> _Exercise requirements_
Please return the whole listing. Keep each line exactly the same.

Exercise material: Begin

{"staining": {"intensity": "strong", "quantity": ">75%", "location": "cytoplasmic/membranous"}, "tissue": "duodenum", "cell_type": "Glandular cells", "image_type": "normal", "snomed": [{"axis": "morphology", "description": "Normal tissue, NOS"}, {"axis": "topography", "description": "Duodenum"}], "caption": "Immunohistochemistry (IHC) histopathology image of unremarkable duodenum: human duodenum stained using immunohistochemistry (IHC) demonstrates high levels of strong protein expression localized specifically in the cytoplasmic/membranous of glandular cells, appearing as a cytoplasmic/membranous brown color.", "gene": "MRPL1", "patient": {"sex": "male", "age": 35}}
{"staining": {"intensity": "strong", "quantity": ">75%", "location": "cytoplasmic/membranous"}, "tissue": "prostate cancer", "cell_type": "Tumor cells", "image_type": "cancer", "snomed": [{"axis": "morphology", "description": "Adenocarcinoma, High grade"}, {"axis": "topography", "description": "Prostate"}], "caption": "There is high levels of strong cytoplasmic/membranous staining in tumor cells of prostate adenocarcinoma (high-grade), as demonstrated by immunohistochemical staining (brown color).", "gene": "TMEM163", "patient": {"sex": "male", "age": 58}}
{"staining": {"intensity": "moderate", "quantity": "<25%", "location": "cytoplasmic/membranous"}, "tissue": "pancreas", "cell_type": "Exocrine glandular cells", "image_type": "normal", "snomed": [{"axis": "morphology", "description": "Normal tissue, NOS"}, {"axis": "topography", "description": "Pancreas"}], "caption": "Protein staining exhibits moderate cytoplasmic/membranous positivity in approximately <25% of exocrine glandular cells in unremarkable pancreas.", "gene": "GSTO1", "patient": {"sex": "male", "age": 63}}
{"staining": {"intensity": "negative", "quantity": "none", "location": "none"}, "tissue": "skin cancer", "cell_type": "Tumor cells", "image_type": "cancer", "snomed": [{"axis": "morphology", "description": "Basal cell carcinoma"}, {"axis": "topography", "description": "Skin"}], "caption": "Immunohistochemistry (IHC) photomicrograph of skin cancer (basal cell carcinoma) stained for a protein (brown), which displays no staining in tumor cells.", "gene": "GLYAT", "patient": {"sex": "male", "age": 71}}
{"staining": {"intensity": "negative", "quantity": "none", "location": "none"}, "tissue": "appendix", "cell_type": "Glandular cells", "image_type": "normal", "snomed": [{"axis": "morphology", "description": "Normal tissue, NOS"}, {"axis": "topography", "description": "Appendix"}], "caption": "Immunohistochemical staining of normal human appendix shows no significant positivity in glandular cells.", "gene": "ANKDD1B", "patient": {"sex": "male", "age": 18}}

Exercise material: End

> _Task output_
{"staining": {"intensity": "strong", "quantity": ">75%", "location": "cytoplasmic/membranous"}, "tissue": "duodenum", "cell_type": "Glandular cells", "image_type": "normal", "snomed": [{"axis": "morphology", "description": "Normal tissue, NOS"}, {"axis": "topography", "description": "Duodenum"}], "caption": "Immunohistochemistry (IHC) histopathology image of unremarkable duodenum: human duodenum stained using immunohistochemistry (IHC) demonstrates high levels of strong protein expression localized specifically in the cytoplasmic/membranous of glandular cells, appearing as a cytoplasmic/membranous brown color.", "gene": "MRPL1", "patient": {"sex": "male", "age": 35}}
{"staining": {"intensity": "strong", "quantity": ">75%", "location": "cytoplasmic/membranous"}, "tissue": "prostate cancer", "cell_type": "Tumor cells", "image_type": "cancer", "snomed": [{"axis": "morphology", "description": "Adenocarcinoma, High grade"}, {"axis": "topography", "description": "Prostate"}], "caption": "There is high levels of strong cytoplasmic/membranous staining in tumor cells of prostate adenocarcinoma (high-grade), as demonstrated by immunohistochemical staining (brown color).", "gene": "TMEM163", "patient": {"sex": "male", "age": 58}}
{"staining": {"intensity": "moderate", "quantity": "<25%", "location": "cytoplasmic/membranous"}, "tissue": "pancreas", "cell_type": "Exocrine glandular cells", "image_type": "normal", "snomed": [{"axis": "morphology", "description": "Normal tissue, NOS"}, {"axis": "topography", "description": "Pancreas"}], "caption": "Protein staining exhibits moderate cytoplasmic/membranous positivity in approximately <25% of exocrine glandular cells in unremarkable pancreas.", "gene": "GSTO1", "patient": {"sex": "male", "age": 63}}
{"staining": {"intensity": "negative", "quantity": "none", "location": "none"}, "tissue": "skin cancer", "cell_type": "Tumor cells", "image_type": "cancer", "snomed": [{"axis": "morphology", "description": "Basal cell carcinoma"}, {"axis": "topography", "description": "Skin"}], "caption": "Immunohistochemistry (IHC) photomicrograph of skin cancer (basal cell carcinoma) stained for a protein (brown), which displays no staining in tumor cells.", "gene": "GLYAT", "patient": {"sex": "male", "age": 71}}
{"staining": {"intensity": "negative", "quantity": "none", "location": "none"}, "tissue": "appendix", "cell_type": "Glandular cells", "image_type": "normal", "snomed": [{"axis": "morphology", "description": "Normal tissue, NOS"}, {"axis": "topography", "description": "Appendix"}], "caption": "Immunohistochemical staining of normal human appendix shows no significant positivity in glandular cells.", "gene": "ANKDD1B", "patient": {"sex": "male", "age": 18}}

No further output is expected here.